▶ **Assignment**
Instruction for the entries that follow: retype exactly the lines from the line with "- saltshaker [375,661,408,711]" to the line with "- decorative bowl [722,604,811,648]", both included, and omit all others.

▶ **Information**
++++++++
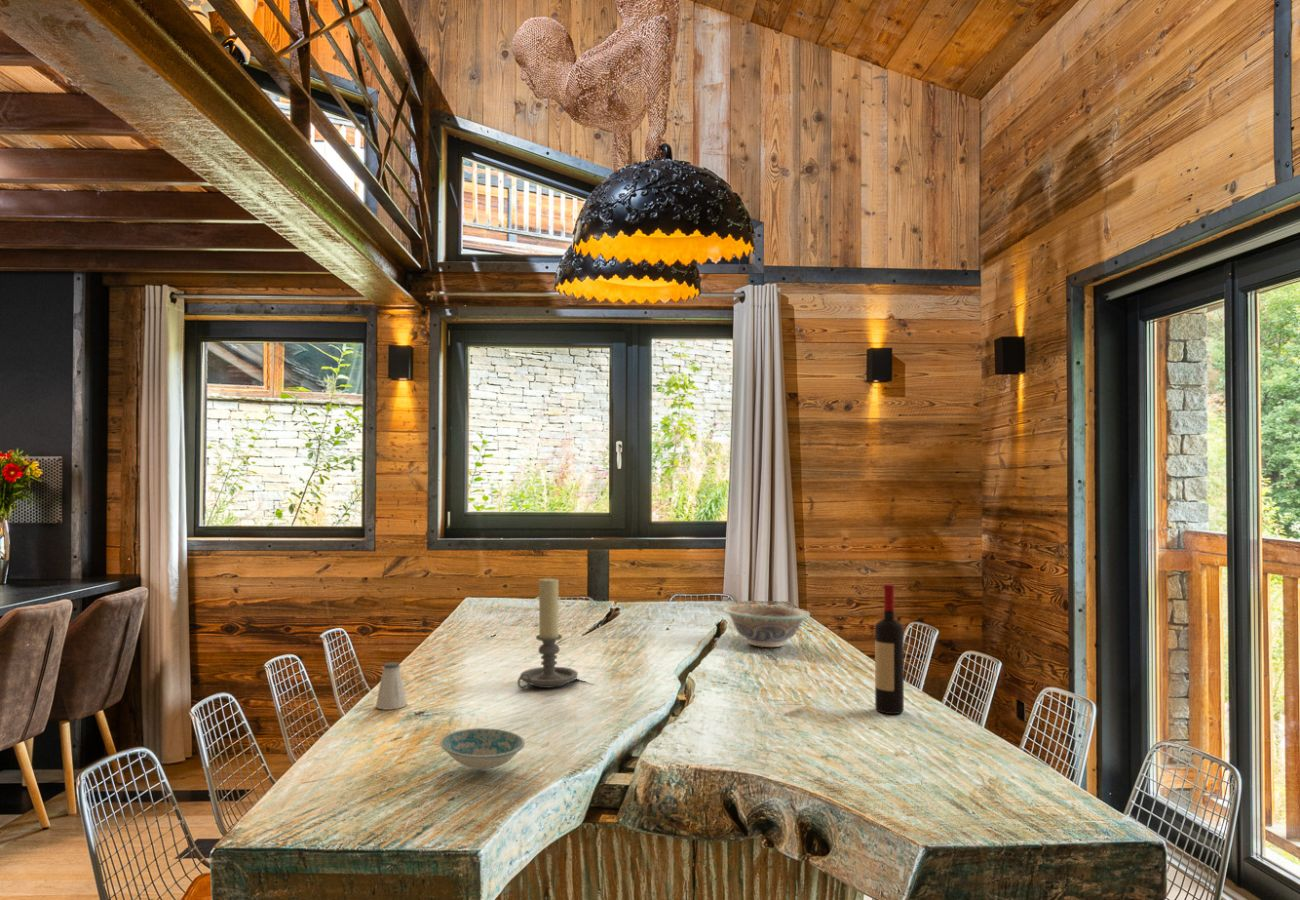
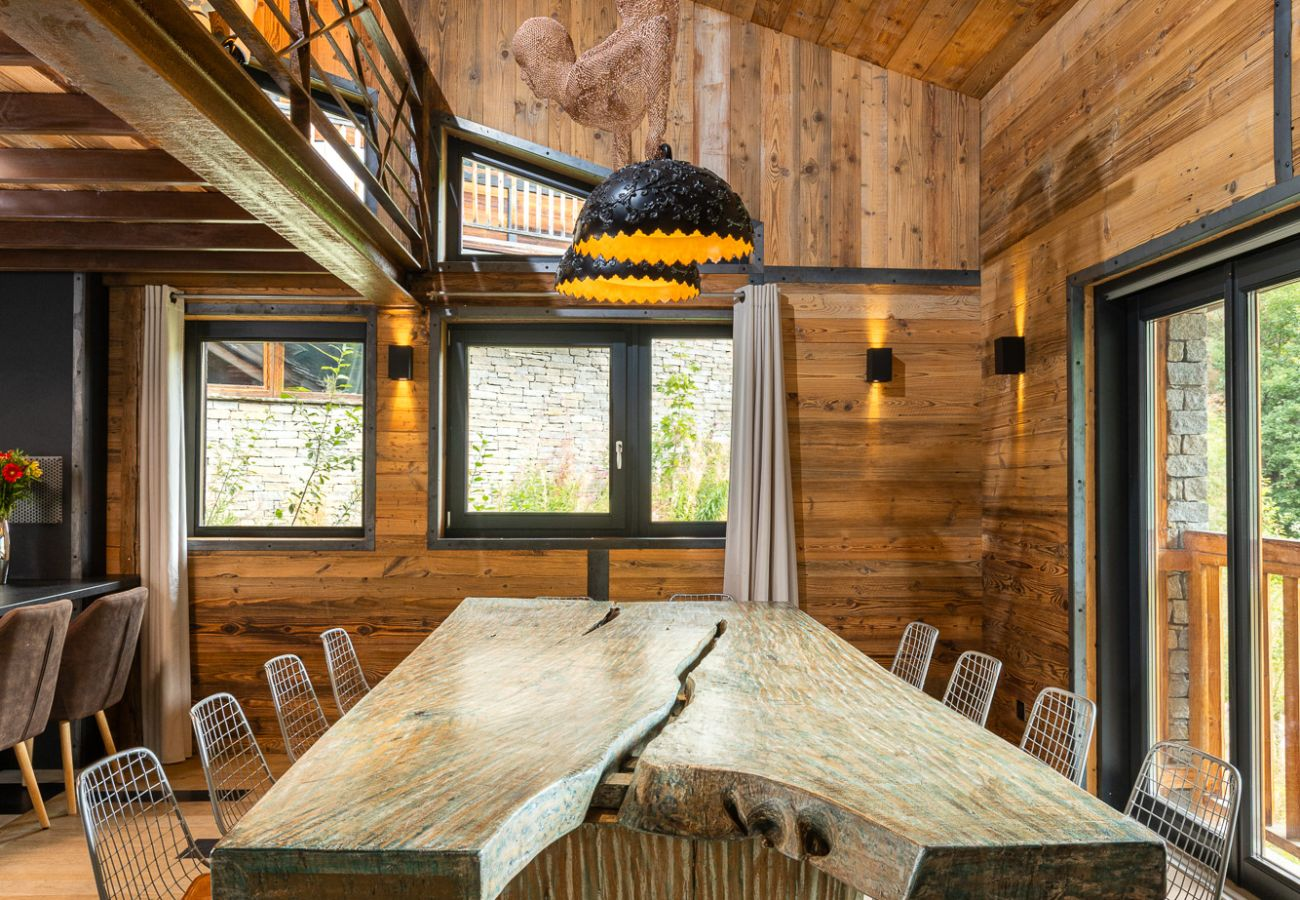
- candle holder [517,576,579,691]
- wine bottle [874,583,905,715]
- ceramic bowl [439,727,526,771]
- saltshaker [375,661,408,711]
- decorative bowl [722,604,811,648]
++++++++
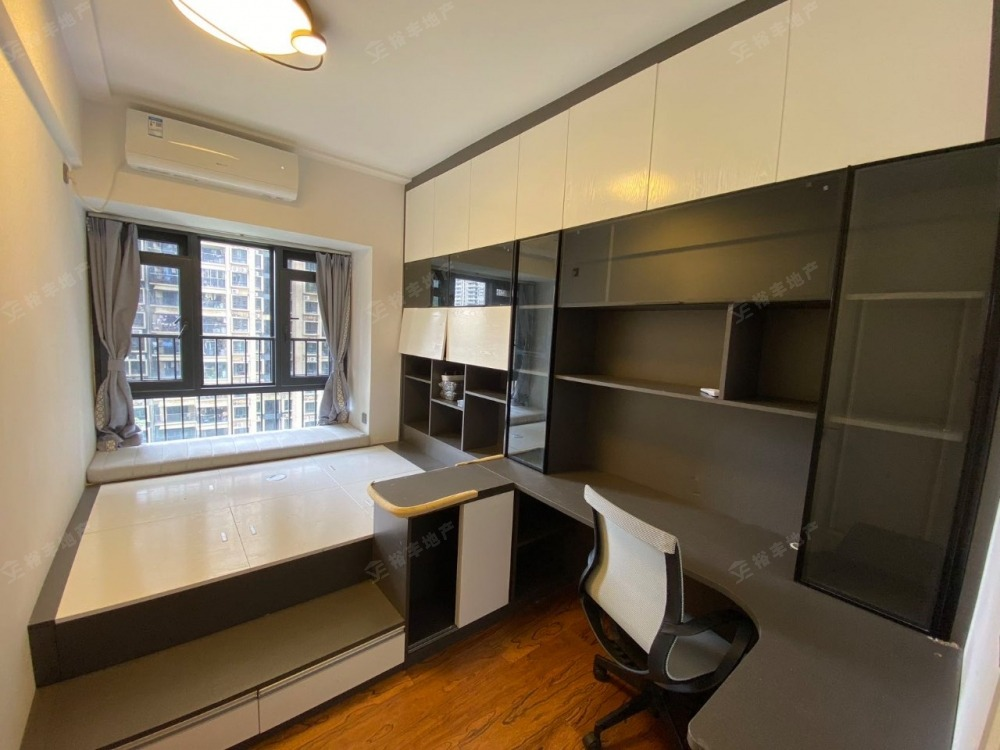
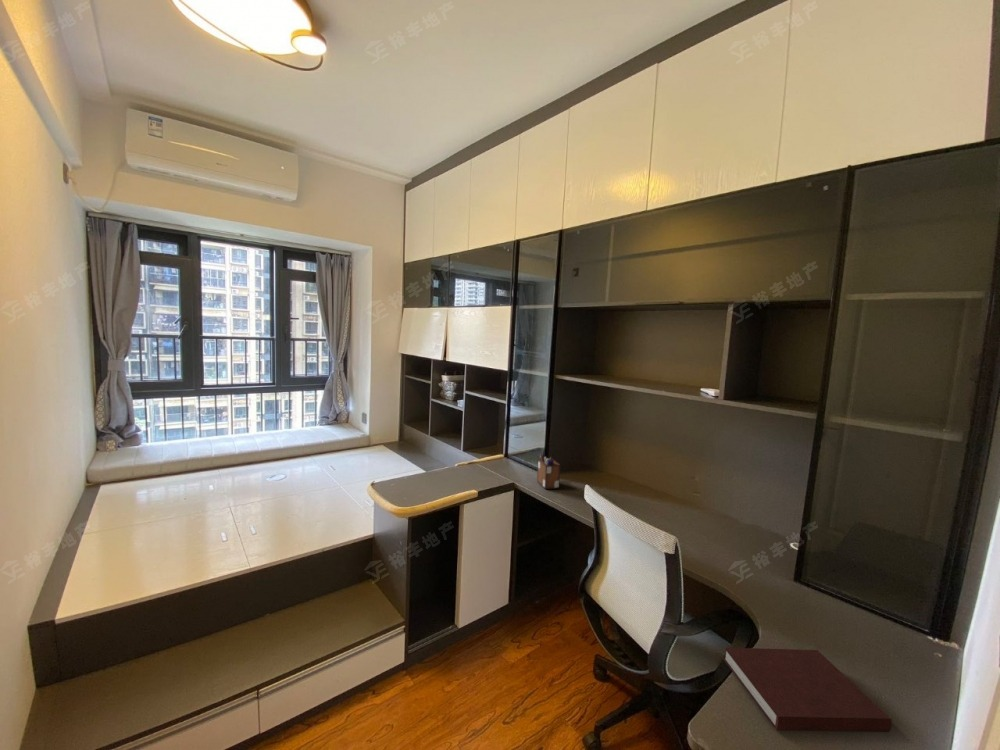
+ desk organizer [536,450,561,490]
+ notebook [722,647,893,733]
++++++++
▶ **Exercise solution**
- saltshaker [375,661,408,711]
- decorative bowl [722,604,811,648]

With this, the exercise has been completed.